How Tech Companies are Leading on Purpose…an interview with Anneliese Urquhart, Director of Small Business, Xero
We’re now living in the purpose economy. Meaning is the new money. There’s a growing body of evidence proving that purpose-led companies will be the ones to thrive in the new frontiers of capitalism.
I believe it will be this century’s purpose-led tech companies that will lead the way in the ‘purpose’ stakes. The leaders of these companies understand inherently that the biggest disruption in the world is not going to come from their own advancements in technology, but from their advancements towards purpose, where technology is merely the great enabler of purpose.
This interview with Anneliese Urquhart of the cloud-accounting company Xero, is the first in a series of interviews with leaders in these purpose-led tech companies.
Anneliese grew up in the small town of Ceduna located on the shores of Murat Bay on the West Coast of Eyre Peninsula in South Australia. Her father was the local dentist and her mother owned the local garden centre. “Small business was in my blood. I experienced firsthand, the trials and tribulations of running a business and how much time it consumes. It’s what drives me in my work – to remove the barriers for people to get into business, to help them grow and ultimately give them back precious time with their families.”
┄┄┄┄┄┄┄┄┄┄┄┄┄┄┄┄┄┄┄┄
EXERCISE GOAL:
Continue the interview with Anneliese Urquhart from the point where it stops.

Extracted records
┄┄┄┄┄┄┄┄┄┄┄┄┄┄┄┄┄┄┄┄
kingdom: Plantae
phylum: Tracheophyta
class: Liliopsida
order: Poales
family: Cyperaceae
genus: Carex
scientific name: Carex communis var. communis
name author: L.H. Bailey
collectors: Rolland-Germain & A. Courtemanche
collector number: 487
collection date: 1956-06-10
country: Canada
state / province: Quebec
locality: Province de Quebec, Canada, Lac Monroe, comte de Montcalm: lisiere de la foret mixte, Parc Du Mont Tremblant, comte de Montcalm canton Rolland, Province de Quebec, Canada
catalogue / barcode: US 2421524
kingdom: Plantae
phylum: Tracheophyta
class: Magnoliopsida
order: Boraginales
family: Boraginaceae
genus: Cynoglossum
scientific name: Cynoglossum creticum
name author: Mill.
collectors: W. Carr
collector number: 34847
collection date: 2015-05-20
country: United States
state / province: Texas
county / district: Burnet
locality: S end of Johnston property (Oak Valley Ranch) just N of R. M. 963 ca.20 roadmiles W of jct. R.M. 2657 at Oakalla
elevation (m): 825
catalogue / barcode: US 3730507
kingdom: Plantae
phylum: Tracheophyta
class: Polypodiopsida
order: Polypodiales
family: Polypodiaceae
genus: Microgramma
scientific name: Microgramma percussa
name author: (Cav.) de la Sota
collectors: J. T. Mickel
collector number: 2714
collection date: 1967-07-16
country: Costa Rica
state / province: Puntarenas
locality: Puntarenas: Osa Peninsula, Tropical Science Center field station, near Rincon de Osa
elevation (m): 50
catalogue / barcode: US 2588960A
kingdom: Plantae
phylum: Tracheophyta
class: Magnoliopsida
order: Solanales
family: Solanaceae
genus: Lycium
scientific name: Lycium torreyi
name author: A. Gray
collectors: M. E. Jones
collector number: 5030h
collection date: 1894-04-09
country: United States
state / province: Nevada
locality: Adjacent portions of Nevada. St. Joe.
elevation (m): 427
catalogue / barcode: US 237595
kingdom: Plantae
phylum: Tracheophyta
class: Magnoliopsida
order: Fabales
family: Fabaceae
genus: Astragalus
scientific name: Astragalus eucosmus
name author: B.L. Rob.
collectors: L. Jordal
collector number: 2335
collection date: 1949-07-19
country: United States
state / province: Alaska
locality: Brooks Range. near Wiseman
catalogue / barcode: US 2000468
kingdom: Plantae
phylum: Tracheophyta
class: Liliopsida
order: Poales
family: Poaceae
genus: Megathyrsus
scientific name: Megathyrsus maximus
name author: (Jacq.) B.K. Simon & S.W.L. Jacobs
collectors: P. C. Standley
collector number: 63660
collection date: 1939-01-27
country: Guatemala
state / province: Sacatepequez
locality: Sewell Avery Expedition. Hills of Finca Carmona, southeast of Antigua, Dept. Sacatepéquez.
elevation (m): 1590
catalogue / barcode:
┄┄┄┄┄┄┄┄┄┄┄┄┄┄┄┄┄┄┄┄
ANSWER AREA:
As a mother to a two-year old, Anneliese is also driven to play a part in creating the future world she wants her daughter to grow up in, which includes spending quality time with her. “Time is the one thing we can never get back. I’ve been able to structure my work around that. For example, I work from 7.30am to 4pm so I can spend the late afternoon and evenings with her.”
Small business is most definitely, big business. It’s estimated that more than 90% of the world’s enterprises are small to medium sized businesses and that they employ well over a third of the labour force. “That number is only set to grow,” says Anneliese. “Machination, automation and artificial intelligence are making big companies more efficient and less dependent on humans. As big businesses become leaner, helping small business grow will become increasingly important”.
According to the Australian Bureau of Statistics however, it’s estimated that more than 60% of small businesses fail within three years of opening. So how do we prevent this from happening?
“Our research shows that the biggest challenges small businesses face, are cashflow, access to capital and operating their businesses efficiently. The good news is that there are technology solutions that can help with all of those challenges,” says Anneliese.
“We’re driven to remove these barriers to success and growth. We want our customers’ businesses to thrive, to employ people and become a success story – just like we have at Xero. We’ve grown from a small to a medium and now a large business ourselves in just 10 years, so we know intimately the stresses and pressures they’re dealing with.”
Xero was founded in 2006 by New Zealander, Rod Drury with his accountant, when they felt that traditional desktop accounting software was outdated. The company has grown to 1700 employees serving over 1 million customers in more than 180 countries across the world. The company was floated on the NZ stock exchange in 2007 and the ASX in 2008 and in 2016 their turnover was $302 million.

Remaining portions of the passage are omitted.